1,300+ SharePoint servers still exposed to actively exploited spoofing zero-day

Shadowserver’s scans show more than 1,300 internet-facing Microsoft SharePoint servers remain unpatched against CVE-2026-32201, a spoofing flaw Microsoft disclosed in its April 2026 Patch Tuesday after it was already being exploited as a zero-day. Fewer than 200 systems have been remediated in the week since fixes shipped. The bug stems from improper input validation and affects SharePoint Enterprise Server 2016, Server 2019, and the Subscription Edition; an unauthenticated attacker can spoof network traffic in a low-complexity attack with no user interaction, reading sensitive data and tampering with disclosed information.

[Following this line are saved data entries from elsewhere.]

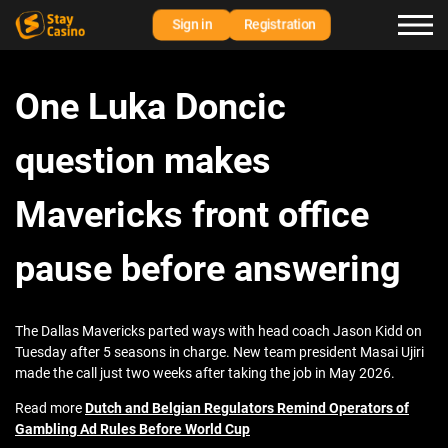
Sign in
Registration
One Luka Doncic
question makes
Mavericks front office
pause before answering
The Dallas Mavericks parted ways with head coach Jason Kidd on
Tuesday after 5 seasons in charge. New team president Masai Ujiri
made the call just two weeks after taking the job in May 2026.
Read more
Dutch and Belgian Regulators Remind Operators of
Gambling Ad Rules Before World Cup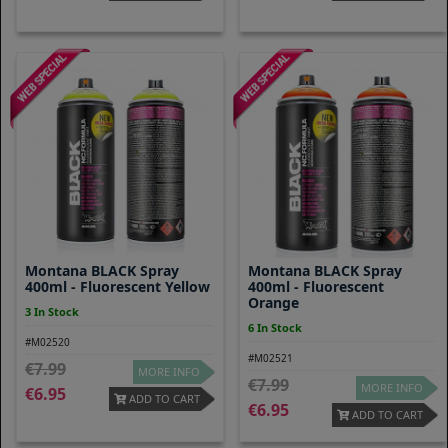
Montana BLACK Spray
Montana BLACK Spray
400ml - Fluorescent Yellow
400ml - Fluorescent
Orange
3 In Stock
6 In Stock
#M02520
#M02521
7.99
MORE INFO
7.99
MORE INFO
6.95
ADD TO CART
6.95
ADD TO CART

Microsoft has not attributed the in-the-wild activity to a specific actor or described the exploitation chain. CISA added the CVE to its Known Exploited Vulnerabilities catalog the same day patches shipped and issued a BOD 22-01 order requiring federal civilian agencies to patch by April 28. The slow patch curve on a pre-auth, network-reachable spoofing bug in a heavily enterprise-deployed collaboration platform is the operational risk — SharePoint servers sit close to identity, document stores, and internal workflows, so integrity tampering has blast radius beyond the host itself.